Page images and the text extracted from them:

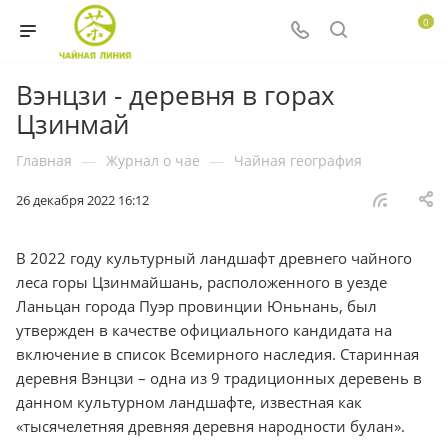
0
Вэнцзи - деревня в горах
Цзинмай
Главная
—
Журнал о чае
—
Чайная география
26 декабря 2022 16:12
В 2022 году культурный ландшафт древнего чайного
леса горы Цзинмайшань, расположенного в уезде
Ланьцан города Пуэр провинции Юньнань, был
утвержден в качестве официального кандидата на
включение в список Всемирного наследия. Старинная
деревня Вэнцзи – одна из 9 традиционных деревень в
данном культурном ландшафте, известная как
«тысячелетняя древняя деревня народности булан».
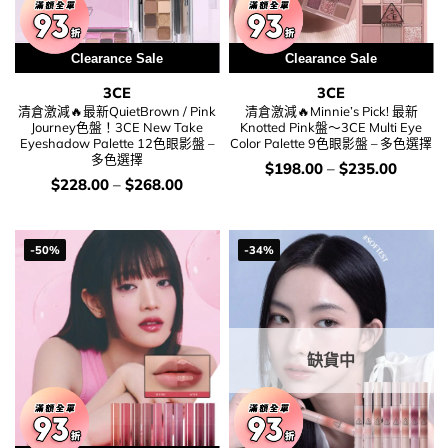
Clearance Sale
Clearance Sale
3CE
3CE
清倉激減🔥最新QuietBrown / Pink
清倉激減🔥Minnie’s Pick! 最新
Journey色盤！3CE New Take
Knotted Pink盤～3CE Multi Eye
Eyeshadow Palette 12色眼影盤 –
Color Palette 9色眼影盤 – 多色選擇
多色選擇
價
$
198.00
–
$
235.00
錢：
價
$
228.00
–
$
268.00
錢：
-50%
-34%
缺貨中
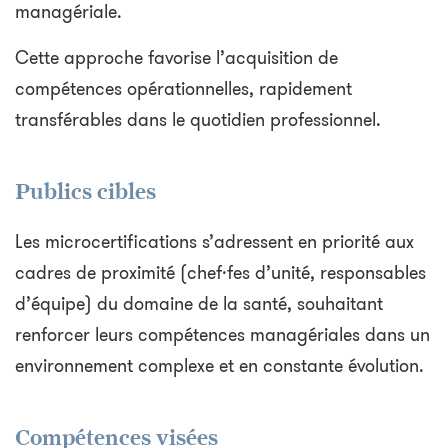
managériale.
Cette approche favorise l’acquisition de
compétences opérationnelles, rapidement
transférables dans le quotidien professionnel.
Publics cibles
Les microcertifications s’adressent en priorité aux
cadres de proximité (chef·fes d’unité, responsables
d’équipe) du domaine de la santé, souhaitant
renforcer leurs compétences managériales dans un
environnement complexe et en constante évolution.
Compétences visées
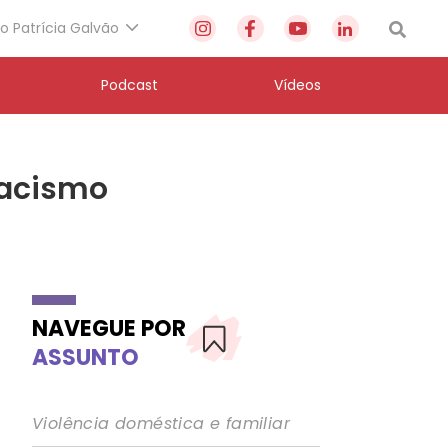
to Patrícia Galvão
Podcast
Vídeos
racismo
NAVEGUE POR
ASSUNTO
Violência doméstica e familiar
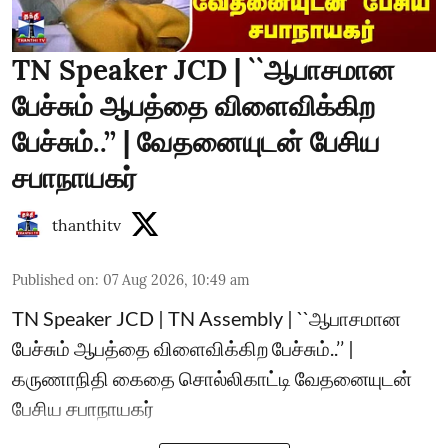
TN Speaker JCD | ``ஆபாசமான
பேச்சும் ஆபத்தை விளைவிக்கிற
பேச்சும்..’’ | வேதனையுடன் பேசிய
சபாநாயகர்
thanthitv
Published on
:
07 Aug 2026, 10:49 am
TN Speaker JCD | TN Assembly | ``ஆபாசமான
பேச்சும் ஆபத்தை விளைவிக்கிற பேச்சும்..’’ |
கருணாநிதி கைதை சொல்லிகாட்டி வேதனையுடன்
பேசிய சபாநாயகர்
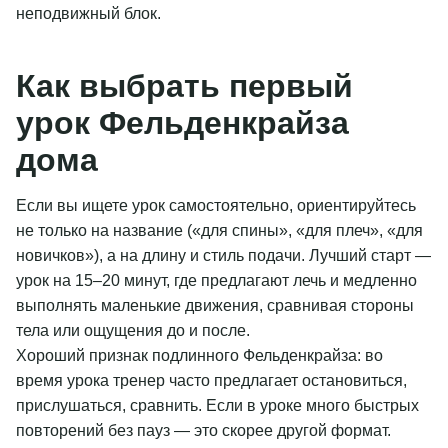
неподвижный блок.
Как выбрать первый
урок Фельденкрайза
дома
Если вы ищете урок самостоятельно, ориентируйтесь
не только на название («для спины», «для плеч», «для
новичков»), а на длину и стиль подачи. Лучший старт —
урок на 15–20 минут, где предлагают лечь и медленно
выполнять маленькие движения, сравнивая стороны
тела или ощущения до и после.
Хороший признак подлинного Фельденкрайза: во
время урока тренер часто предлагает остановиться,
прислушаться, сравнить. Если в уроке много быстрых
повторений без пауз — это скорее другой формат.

§ BRIEF:
Reproduce the lines of the records from the very beginning up to and including the line containing "Ланьцан города Пуэр провинции Юньнань, был", keeping each line unchanged. Leave out the pictures.

§ RESPONSE BELOW:
0
Вэнцзи - деревня в горах
Цзинмай
Главная
—
Журнал о чае
—
Чайная география
26 декабря 2022 16:12
В 2022 году культурный ландшафт древнего чайного
леса горы Цзинмайшань, расположенного в уезде
Ланьцан города Пуэр провинции Юньнань, был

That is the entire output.